[Supplied text]
.....

Improving forecasting models

Introduction

Learning how to look at time-series data and identify features that might make a particular dataset easier or harder to predict is a skill that takes time to get good at. It is a common pitfall to just start throwing models at data, without really looking at the data themselves, or making detailed comparisons of forecasts to observations.

Slides

Objectives

The goal of this session is to start to introduce you in a bit more depth to the ARIMA modeling framework, and to some important forecasting practices. We will focus on learning how to look at data, transformations and summaries of time-series data, and forecasts, to infer what kinds of model structures will help improve predictions.

Caution

None of the models introduced in this section are designed for real-world use!

Source file

The source file of this session is located at sessions/forecasting-models.qmd.

Libraries used

In this session we will use nfidd package for some flu data, the fable package to fit and forecast ARIMA models, the dplyr and tidyr packages for data wrangling, ggplot2 library for plotting, and the epidatr package for loading epidemiological data.

library("nfidd")
library("fable")
library("dplyr")
library("tidyr")
library("ggplot2")
library("epidatr")
Tip

The best way to interact with the material is via the Visual Editor of RStudio.

Initialisation

We set a random seed for reproducibility. Setting this ensures that you should get exactly the same results on your computer as we do.

set.seed(123)

Looking carefully at the data

Let’s define some mathematical notation that we will continue to use throughout the forecasting sessions in this class. We define \(y_t\) as the observed signal of interest at time \(t\). For the example we have looked at this is the weighted ILI proportion for the US in week \(t\).

What are “lags” in time-series data?

In forecasting, since we are using prior observations to predict future ones, having some notation and terminology for and functions to refer to the previous observations will be useful.

.....

[Data to examine]

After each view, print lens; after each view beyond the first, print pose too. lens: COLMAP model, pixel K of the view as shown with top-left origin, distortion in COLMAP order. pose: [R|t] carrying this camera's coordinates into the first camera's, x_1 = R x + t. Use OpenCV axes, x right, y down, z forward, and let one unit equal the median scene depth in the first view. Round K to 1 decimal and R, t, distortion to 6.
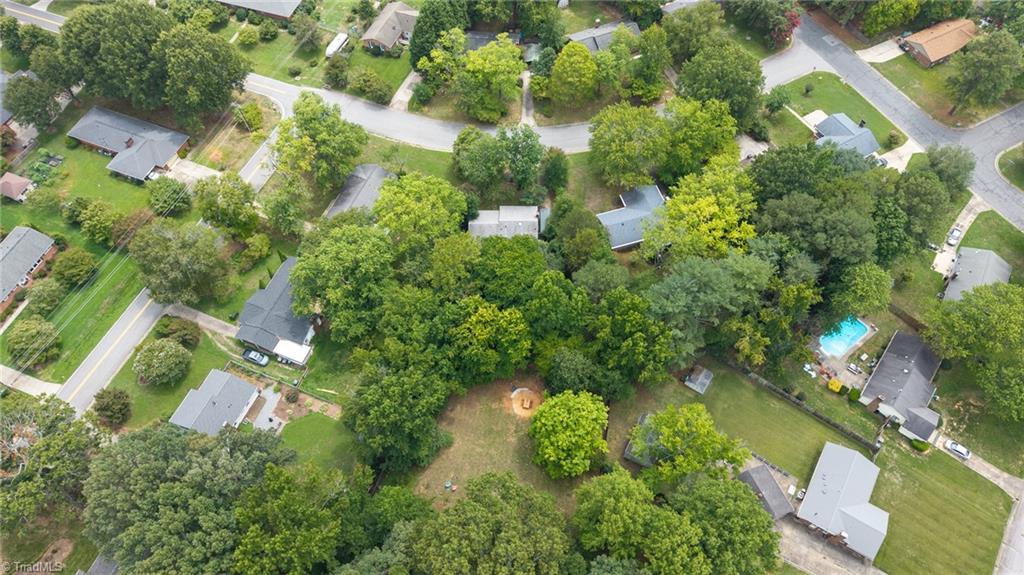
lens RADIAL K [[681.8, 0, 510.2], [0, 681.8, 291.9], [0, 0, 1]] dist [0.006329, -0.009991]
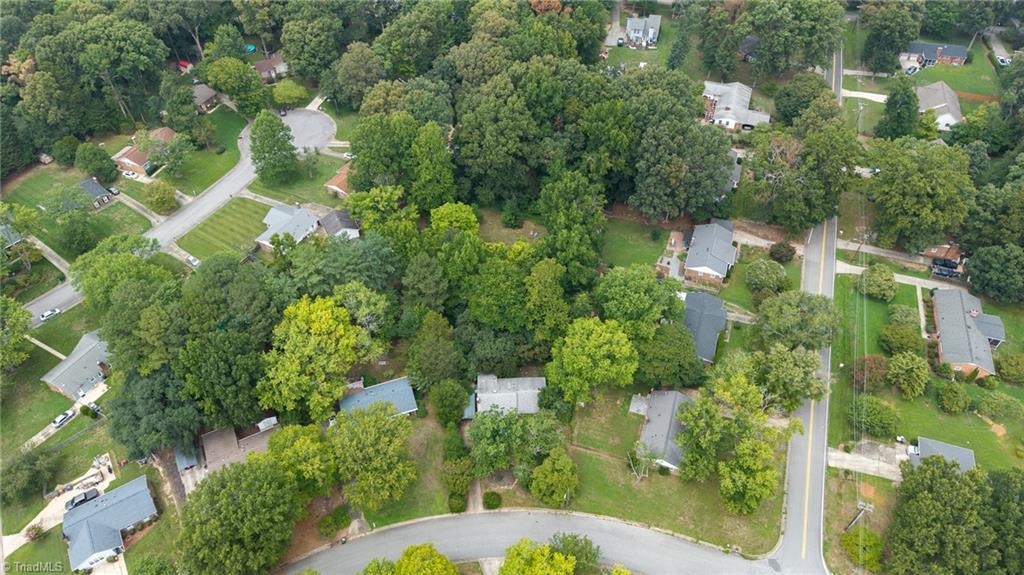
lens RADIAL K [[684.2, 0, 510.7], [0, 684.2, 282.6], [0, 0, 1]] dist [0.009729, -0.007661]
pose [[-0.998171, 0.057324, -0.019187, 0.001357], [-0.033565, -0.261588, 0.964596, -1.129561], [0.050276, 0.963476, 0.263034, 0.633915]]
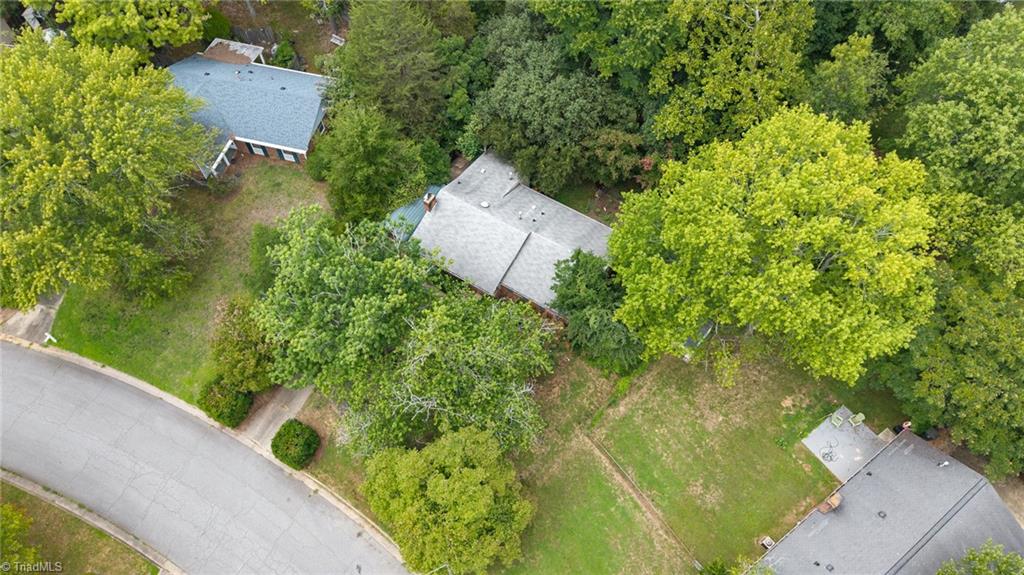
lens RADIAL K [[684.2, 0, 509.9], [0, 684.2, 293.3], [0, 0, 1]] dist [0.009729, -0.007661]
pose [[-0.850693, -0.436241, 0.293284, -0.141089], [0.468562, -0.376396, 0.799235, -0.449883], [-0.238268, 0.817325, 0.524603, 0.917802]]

.....

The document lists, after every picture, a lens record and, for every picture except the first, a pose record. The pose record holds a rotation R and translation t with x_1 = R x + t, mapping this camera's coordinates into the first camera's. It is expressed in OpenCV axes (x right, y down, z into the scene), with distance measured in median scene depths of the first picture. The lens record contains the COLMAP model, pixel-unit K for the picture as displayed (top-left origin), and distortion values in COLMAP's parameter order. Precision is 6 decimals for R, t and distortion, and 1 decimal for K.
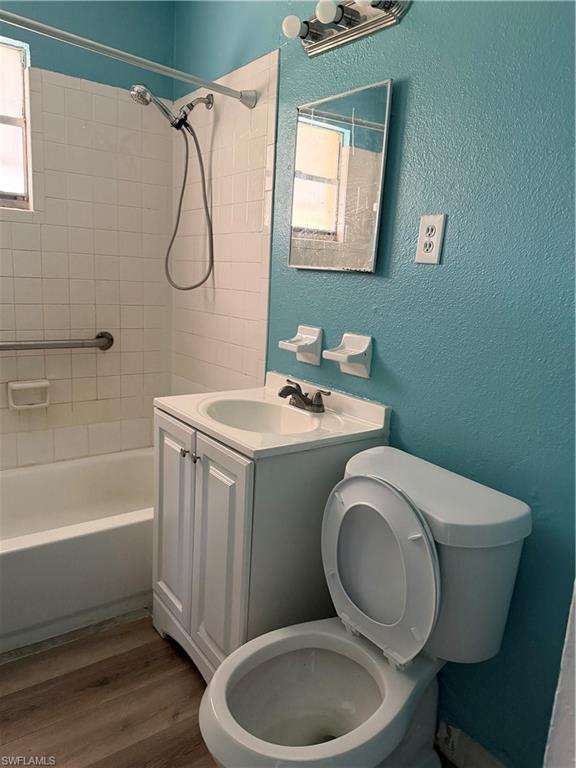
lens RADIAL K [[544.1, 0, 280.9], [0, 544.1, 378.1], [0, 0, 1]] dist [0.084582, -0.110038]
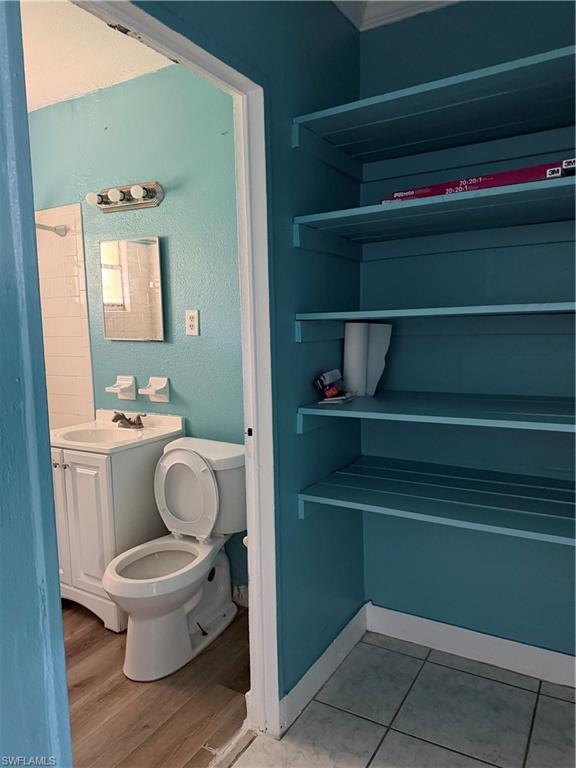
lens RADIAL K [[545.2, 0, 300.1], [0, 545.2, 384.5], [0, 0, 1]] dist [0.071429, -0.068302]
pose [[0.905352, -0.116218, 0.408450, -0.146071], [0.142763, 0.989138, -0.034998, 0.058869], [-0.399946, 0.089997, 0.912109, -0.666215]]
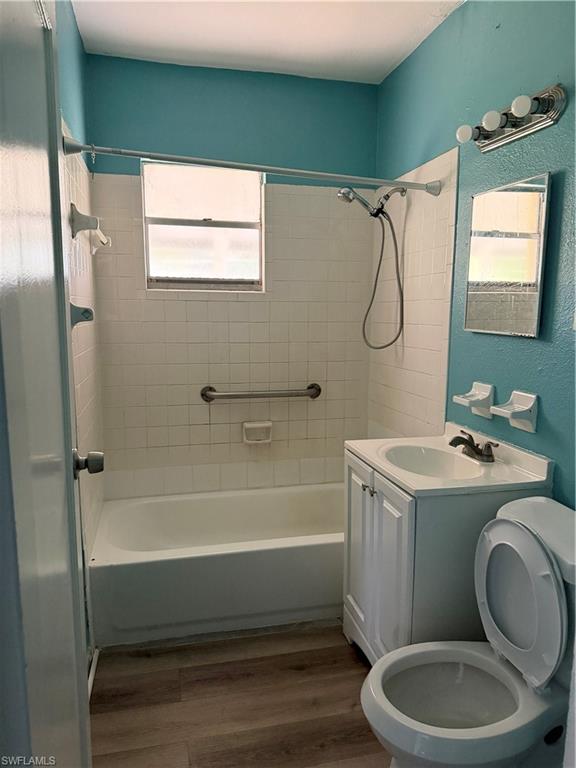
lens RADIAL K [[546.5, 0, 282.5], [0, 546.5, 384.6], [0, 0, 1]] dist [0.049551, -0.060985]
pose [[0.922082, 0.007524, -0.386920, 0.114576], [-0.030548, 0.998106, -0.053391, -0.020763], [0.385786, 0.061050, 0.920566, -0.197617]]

.....

[Exercise tasks]
**1)** Rewrite the forecasting session text from "set.seed(123)" to "in time-series data?", changing "mathematical notation" to "formal notation".
**2)** Answer these from the forecasting session text:
(a) Which package is used to fit and forecast ARIMA models?
(b) Where is the source file of the session located?
(c) What does \(y_t\) stand for?
**3)** Using the forecasting session text, explain why a random seed is set before the analysis.
The lines shown come from a different source than the forecasting session text.

[Answers]
**1)**
set.seed(123)

Looking carefully at the data

Let’s define some formal notation that we will continue to use throughout the forecasting sessions in this class. We define \(y_t\) as the observed signal of interest at time \(t\). For the example we have looked at this is the weighted ILI proportion for the US in week \(t\).

What are “lags” in time-series data?

**2)**
(a) The fable package.
(b) At sessions/forecasting-models.qmd.
(c) The observed signal of interest at time \(t\).

**3)** The seed is set for reproducibility. Setting it ensures you should get exactly the same results on your computer as the authors do.